Das stimmt. Schon der Rhythmus der Worte, der Beschaffenheit der Zeilen, in denen eine Mischung aus fiebriger Beobachtung und flehentlichem Plädoyer zum Ausdruck kommt, ist ungemein packend: „Look at her garments/ Clinging like cerements;/ Whilst the wave constantly /Drips from her clothing; /Take her up instantly, /Loving, not loathing…“

Diese Sammlung von Gedichten ist eine eindrucksvolle Betrachtung des Vergänglichen, eine schöne Konfrontation mit der Sterblichkeit. Und dennoch liegt der Fokus nicht nur im düsteren, sondern im tröstlichen Bereich des Endlichen. Da ist die magische Verführung von „La Belle Dame Sans Merci“, da sind die gewaltigen Zeilen von John Keats. Bei „Ode to a Nightingale“ steht der Dichter in einem dunklen Wald und hört das betörende und schöne Lied einer Nachtigall. Dies provoziert eine tiefe und mäanderförmige Meditation über Zeit, Tod, Schönheit, Natur und menschliches Leiden.

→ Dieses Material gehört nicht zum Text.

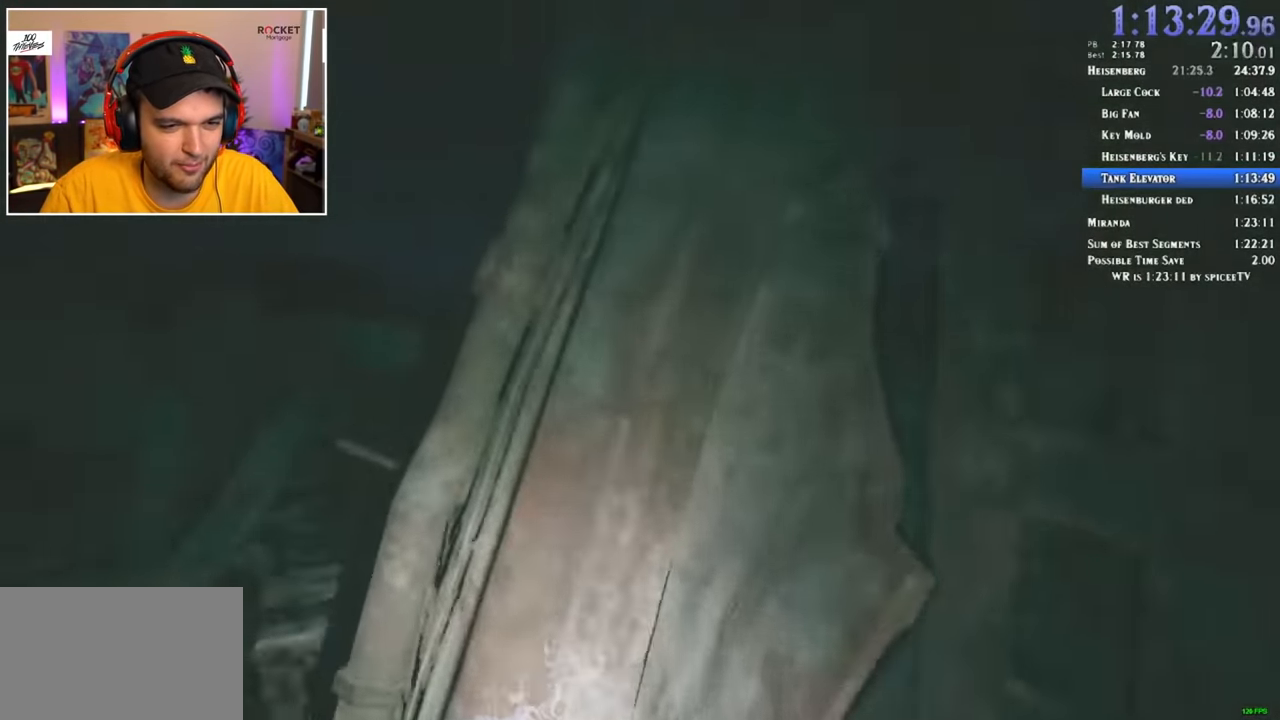
{"keys": [], "mouse": [], "events": [[100, "f", "down"], [150, "d", "up"], [150, "shift", "up"], [150, "w", "up"], [200, "f", "up"]]}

Keats sehnt sich nach einem Schluck Wein, der ihn aus sich herausnehmen und ihm erlauben würde, seine Existenz mit der des Vogels zu verbinden. Der Wein würde ihn in einen Zustand versetzen, in dem er nicht mehr er selbst sein würde und sich bewusst wäre, dass das Leben voller Schmerzen ist, dass die Jungen sterben, die Alten leiden und dass nur das Nachdenken über das Leben Trauer und Verzweiflung bringt. Aber Wein wird nicht benötigt, um ihm die Flucht zu ermöglichen. Seine Vorstellungskraft wird genauso gut dienen. Sobald er dies merkt, wird er im Geiste über die Bäume gehoben und kann den Mond und die Sterne sehen, obwohl dort, wo er sich physisch befindet, nur ein Lichtschimmer zu sehen ist.

Faithfull taucht tief ein in ihre eigene Vergangenheit und stützt sich dabei auf ihre Leidenschaft für die englischen romantischen Dichter, eine Leidenschaft, die sie an der St. Joseph’s Convent School pflegte, bevor sie im Alter von 16 Jahren nach London ging. Dort trat sie in die Welt von Mick Jagger und den Rolling Stones, die sie auf den Weg zum Popstar brachten. Wir erinnern uns an „As Tears Go By“, an die ikonografische Figur der Faithfull, die Empörung der sechziger Jahre, an ihre Sucht, die sie dem Tode nahebrachte. Das alles drückt ihre Stimme aus.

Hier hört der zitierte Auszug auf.